Mr. Elbridge Ayer Burbank is a noted contemporary painter of Indians. He was born in Harvard, Illinois, in 1858, and is the grandson of Elbridge Gerry Ayer, the founder of that town. Mr. Burbank received his art training in the old Chicago Academy of Design, and in Munich. Portrait painting attracted him from the first. His earliest success in this field was won through a series of carefully executed Negro studies. There was prompt and popular response to his work in this vein, as his subjects, for the most part, were rendered with humorous intent. His American Beauty - a little Negro boy holding in his hand an American Beauty rose of the most perfect variety - was reproduced as a chromo and circulated widely in Sunday newspaper supplements. In the 1893 exhibition of the Society of Chicago Artists Mr. Burbank was awarded the Yerkes Prize. His work was exhibited at the Paris Exposition and at the St. Louis Worlds Fair. It was not until 1897, however, that Mr. Burbank found his distinctive field as an artist. At about that time he was encouraged by his uncle, Mr. Edward E. Ayer, to take up the painting of Indian portraits and was commissioned by Mr. Ayer to paint the Apache chief, Geronimo, then living at Fort Sill, Oklahoma. He later made extended trips into the territory of the Sioux, Crows, Nez Perces, Cheyennes, Utes, Navajos, Moquis, Zunis, Apaches, and many other tribes, with the purpose of securing a series of exact delineations from life of the most famous Indian chiefs then living in America. Proof that he carried out his ambitious project with a large measure of success may be found in the Ayer Collection.

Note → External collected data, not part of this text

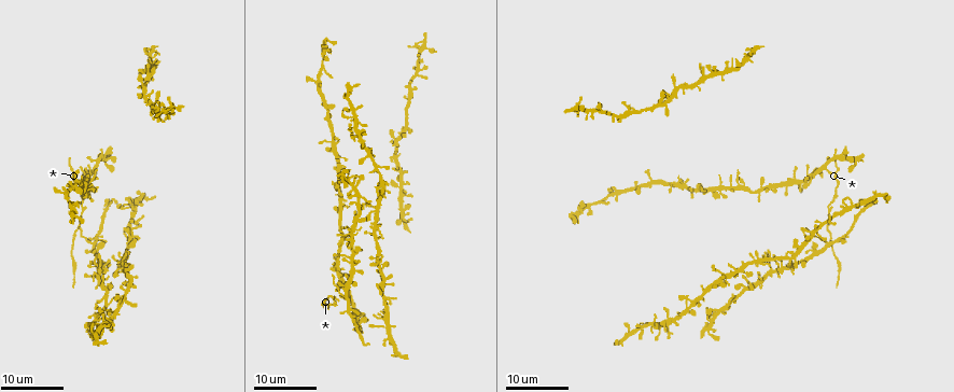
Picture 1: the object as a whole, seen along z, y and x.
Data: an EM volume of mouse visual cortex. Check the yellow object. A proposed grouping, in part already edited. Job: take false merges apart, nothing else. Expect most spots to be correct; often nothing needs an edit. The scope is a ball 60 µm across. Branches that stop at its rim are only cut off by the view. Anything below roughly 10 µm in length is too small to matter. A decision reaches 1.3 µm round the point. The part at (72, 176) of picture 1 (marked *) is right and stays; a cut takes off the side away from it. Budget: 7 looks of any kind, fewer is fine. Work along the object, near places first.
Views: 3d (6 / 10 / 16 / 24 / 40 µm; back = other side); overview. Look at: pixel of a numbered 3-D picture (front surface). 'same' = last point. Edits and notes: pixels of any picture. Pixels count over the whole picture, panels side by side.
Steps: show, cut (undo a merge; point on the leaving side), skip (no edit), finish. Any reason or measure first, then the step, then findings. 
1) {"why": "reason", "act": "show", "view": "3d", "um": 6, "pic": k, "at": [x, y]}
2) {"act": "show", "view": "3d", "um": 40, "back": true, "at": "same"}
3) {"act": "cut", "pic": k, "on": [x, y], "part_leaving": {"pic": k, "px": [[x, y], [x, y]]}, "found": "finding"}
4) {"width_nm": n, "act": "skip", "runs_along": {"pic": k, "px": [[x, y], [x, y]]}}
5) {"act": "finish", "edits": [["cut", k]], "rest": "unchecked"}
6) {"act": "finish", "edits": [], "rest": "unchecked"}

{"why": "four or more arms meet", "act": "show", "view": "3d", "um": 24, "pic": 1, "at": [739, 267]}

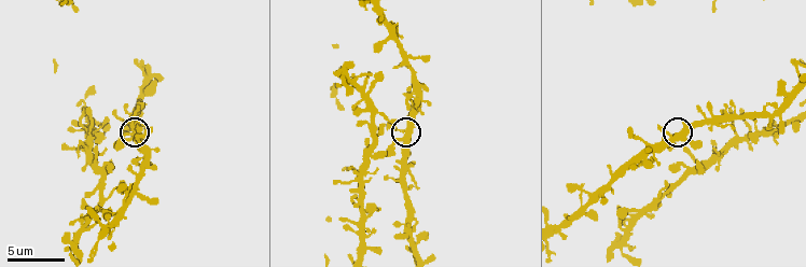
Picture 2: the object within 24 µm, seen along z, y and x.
{"why": "zoom in", "act": "show", "view": "3d", "um": 10, "pic": 2, "at": [682, 130]}

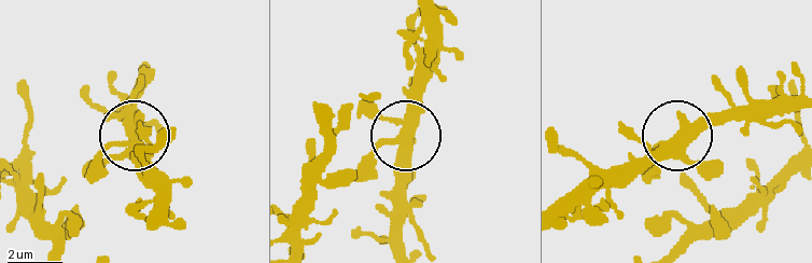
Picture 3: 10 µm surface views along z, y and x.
{"width_nm": 410, "act": "skip", "found": "continuous, no second cell"}

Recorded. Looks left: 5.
{"act": "show", "view": "3d", "um": 24, "pic": 1, "at": [678, 182]}

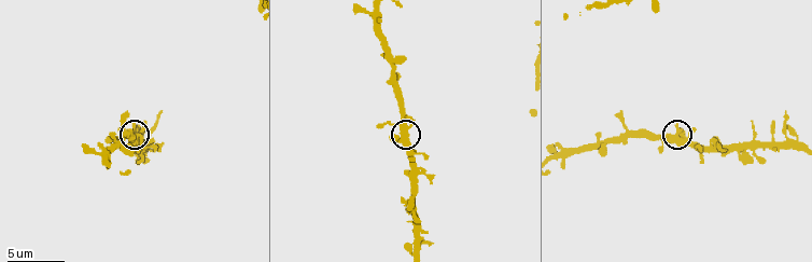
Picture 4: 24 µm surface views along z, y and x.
{"act": "show", "view": "3d", "um": 6, "pic": 4, "at": [676, 133]}

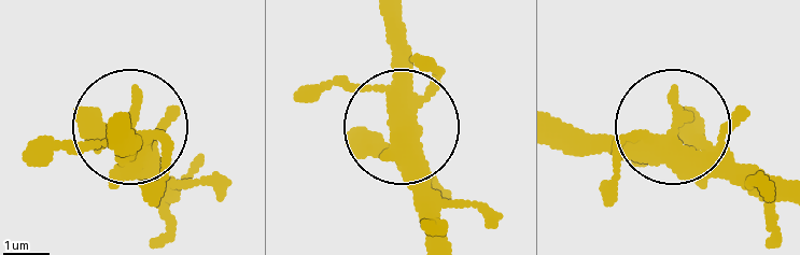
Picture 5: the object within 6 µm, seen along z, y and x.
{"arms": 4, "act": "skip", "found": "continuous, no second cell"}

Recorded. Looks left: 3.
{"why": "two arms in line, one across", "act": "show", "view": "3d", "um": 16, "pic": 1, "at": [148, 101]}

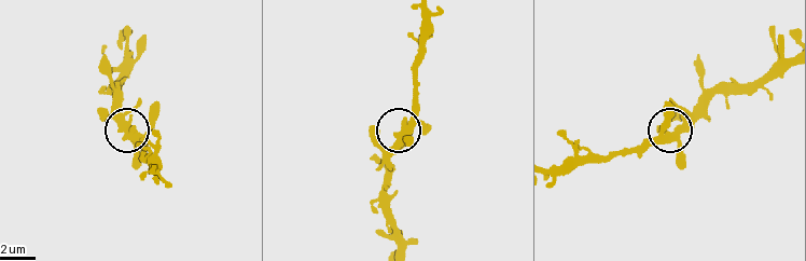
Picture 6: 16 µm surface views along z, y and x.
{"act": "show", "view": "3d", "um": 6, "pic": 6, "at": [402, 130]}

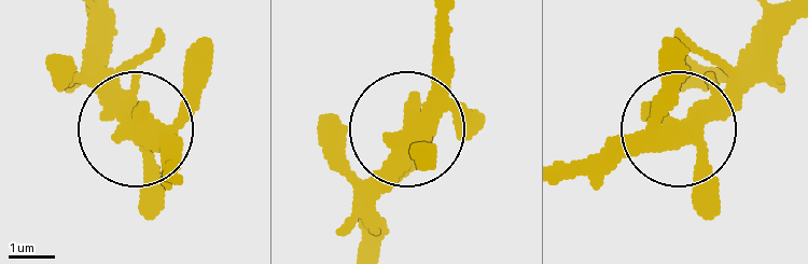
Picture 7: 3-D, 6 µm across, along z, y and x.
{"side_arm_um": 18, "arms": 3, "act": "skip", "found": "one cell here"}

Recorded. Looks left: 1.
{"act": "finish", "edits": [], "rest": "unchecked"}

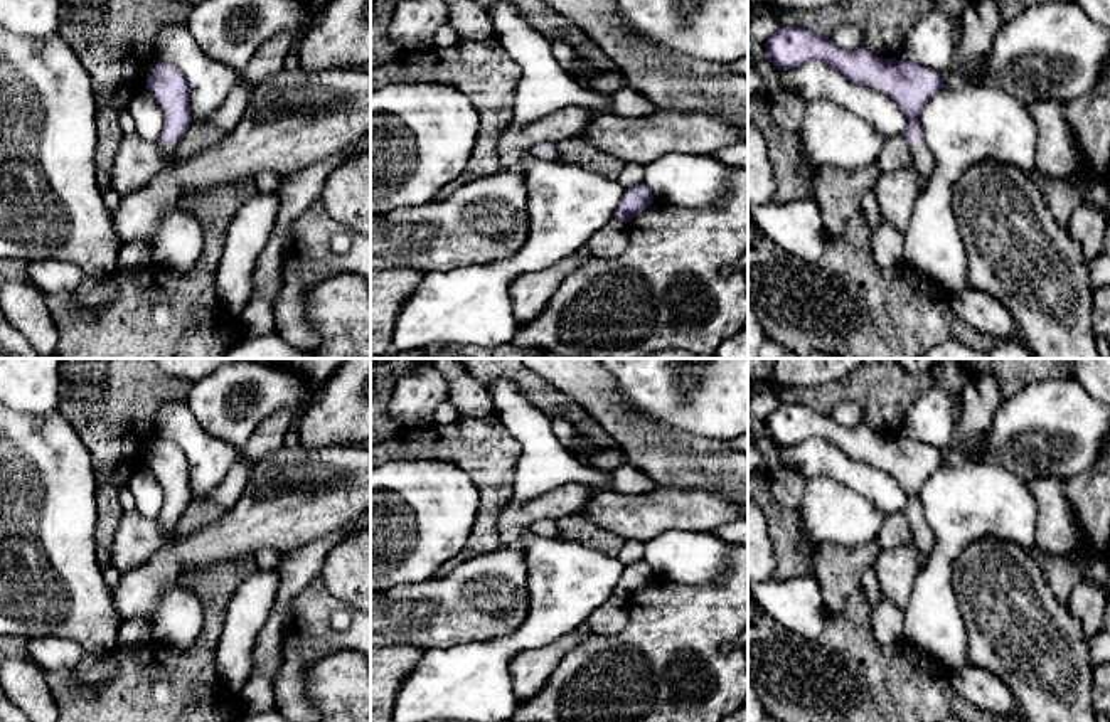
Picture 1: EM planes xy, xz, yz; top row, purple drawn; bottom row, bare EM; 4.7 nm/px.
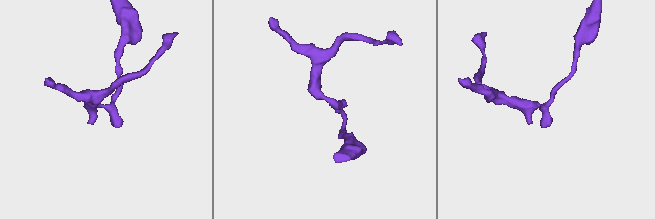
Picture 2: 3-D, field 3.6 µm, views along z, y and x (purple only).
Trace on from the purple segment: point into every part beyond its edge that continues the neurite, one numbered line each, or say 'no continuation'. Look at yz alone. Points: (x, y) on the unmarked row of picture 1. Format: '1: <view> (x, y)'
1: yz (923, 539)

His first portraits of Indian chiefs were done in oil, but his later work is mostly in red chalk. However, he did not limit himself to warriors; he drew the portraits of typical squaws, also. Both by his extended practice in portrait painting and his sympathy with Indian character he was well fitted for the task. His long training in painting heads, says his friend Charles Francis Browne, had given a facility and an unfailing ability to catch a likeness at once. This is necessary in making Indian portraits from the difficulty of getting them to sit; and it is important to finish as quickly, as there is no surety that they will hold out as long as the painter wishes. In Mr. Burbanks Indian pictures there is a clear delineation of individual character; and he reproduces with scrupulous accuracy every detail of tribal and ceremonial dress. The Ayer Collection includes a very large number of his best portraits -for the most part red chalk drawings, though some are in oil.